Так говорил сам с собой Гаральд Кнут, сидя неподвижно на руле, когда сильный толчок вывел его из задумчивости. Снасти его судна трещали, и усилившийся ветер рвал паруса. Издали с севера несся по Немецкому морю сильный вихрь. Рыбак вскочил и, пока сильными руками, со всем напряжением своих железных мускулов свертывал и укреплял паруса, только одно слово глухо сорвалось с его уст:
— Шторм!
Со страшной силой налетел шторм. Один из тех штормов, которые в Северном море часто внезапно налетают на корабли без малейшего предупреждения. Зеркальное море, только что такое гладкое и спокойное, вдруг взволновалось и покрылось белыми пенистыми валами. В воздухе выло и стонало так, что у всякого моряка от ужаса защемило бы сердце.
Но с Гаральдом Кнутом этого не случилось, он с самого раннего детства привык к морю, зная все его коварство, все опасности, которым подвергались рыбаки. Он слишком хорошо понимал, что в настоящем случае только хладнокровие и спокойствие могли спасти его. Закрепив паруса, он поспешил к рулю и твердою рукой направил лодку так, чтобы волны, бившиеся о борта ее, стали бы ударяться в нос лодки и разбивались бы об него. Теперь он предоставил шторму теребить его; со скрещенными на груди руками, с громким, неприятным смехом смотрел он на бушующий ураган.

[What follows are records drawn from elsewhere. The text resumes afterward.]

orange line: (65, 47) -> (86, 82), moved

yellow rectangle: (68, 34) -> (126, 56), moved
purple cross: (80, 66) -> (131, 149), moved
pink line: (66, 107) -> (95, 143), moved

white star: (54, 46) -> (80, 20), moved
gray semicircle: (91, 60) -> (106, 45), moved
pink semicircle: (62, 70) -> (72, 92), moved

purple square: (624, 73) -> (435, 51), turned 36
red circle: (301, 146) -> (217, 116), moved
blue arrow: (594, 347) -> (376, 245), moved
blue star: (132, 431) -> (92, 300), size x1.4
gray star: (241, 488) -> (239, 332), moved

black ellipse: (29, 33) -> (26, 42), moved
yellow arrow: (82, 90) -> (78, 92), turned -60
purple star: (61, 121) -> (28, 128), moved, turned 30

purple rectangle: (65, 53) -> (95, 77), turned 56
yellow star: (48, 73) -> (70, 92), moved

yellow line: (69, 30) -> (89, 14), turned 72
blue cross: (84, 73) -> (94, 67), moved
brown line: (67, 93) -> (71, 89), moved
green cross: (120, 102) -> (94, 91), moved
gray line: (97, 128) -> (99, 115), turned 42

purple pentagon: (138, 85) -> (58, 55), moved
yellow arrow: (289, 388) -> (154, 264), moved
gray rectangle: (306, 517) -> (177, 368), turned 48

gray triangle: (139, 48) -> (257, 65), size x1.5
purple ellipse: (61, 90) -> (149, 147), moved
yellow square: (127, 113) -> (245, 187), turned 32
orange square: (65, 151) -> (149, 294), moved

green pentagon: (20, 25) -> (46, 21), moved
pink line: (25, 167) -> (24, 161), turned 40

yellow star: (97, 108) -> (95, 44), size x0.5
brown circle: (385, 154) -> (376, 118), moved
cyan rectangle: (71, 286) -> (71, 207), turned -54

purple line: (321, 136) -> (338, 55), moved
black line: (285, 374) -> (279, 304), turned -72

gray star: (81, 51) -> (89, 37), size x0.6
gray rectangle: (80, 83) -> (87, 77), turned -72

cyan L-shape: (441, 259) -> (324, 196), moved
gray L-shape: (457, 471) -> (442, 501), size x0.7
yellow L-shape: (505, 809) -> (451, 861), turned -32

Да, эта непогода как раз подходила к его настроению; покой был ему ненавистен, шторм желателен, и когда его суденышко, как ореховая скорлупка, вскидывалось бушующими волнами на страшную высоту и затем опускалось в мрачную глубину, как смертельно раненный человек, Гаральд Кнут чувствовал какое-то страстное наслаждение, ощущение довольства, и улыбка не сходила с его губ. Он стоял, любуясь борьбой двух стихий, как бы с нетерпением ожидая: кто победит? Неужели пастор прав, неужели его Бог может уничтожить того, кто не верит в него? Ему казалось, что среди бушующего водоворота в белой пене боролись две фигуры: одна — светлый ангел в белой одежде, другая — царь тьмы, черный, как ночь, с рогами, когтями, с хвостом и огненной короной на голове. Да, там боролся Сатана с ангелом, и его собственная, Кнута, душа была наградой победителю.
Гаральд расхохотался и упал на скамью, почти бессознательно уставившись в пространство. Часы шли. Он не сознавал, что шторм уже потерял свою силу, что он прошел так же внезапно, как и наступил. Когда Гаральд очнулся, стояла уже ночь. Звезды мирно сияли между быстро бегущими облаками. Что это? Где он? Вот Бор-кум, а вот и Друидова пещера, в которую Северное море загоняет свои волны. Гаральд Кнут заметил, что он находится всего в нескольких футах от пещеры. В эту минуту он увидел большое летевшее на него парусное судно; только каким-то чудом он, со своей маленькой лодкой не попал под него.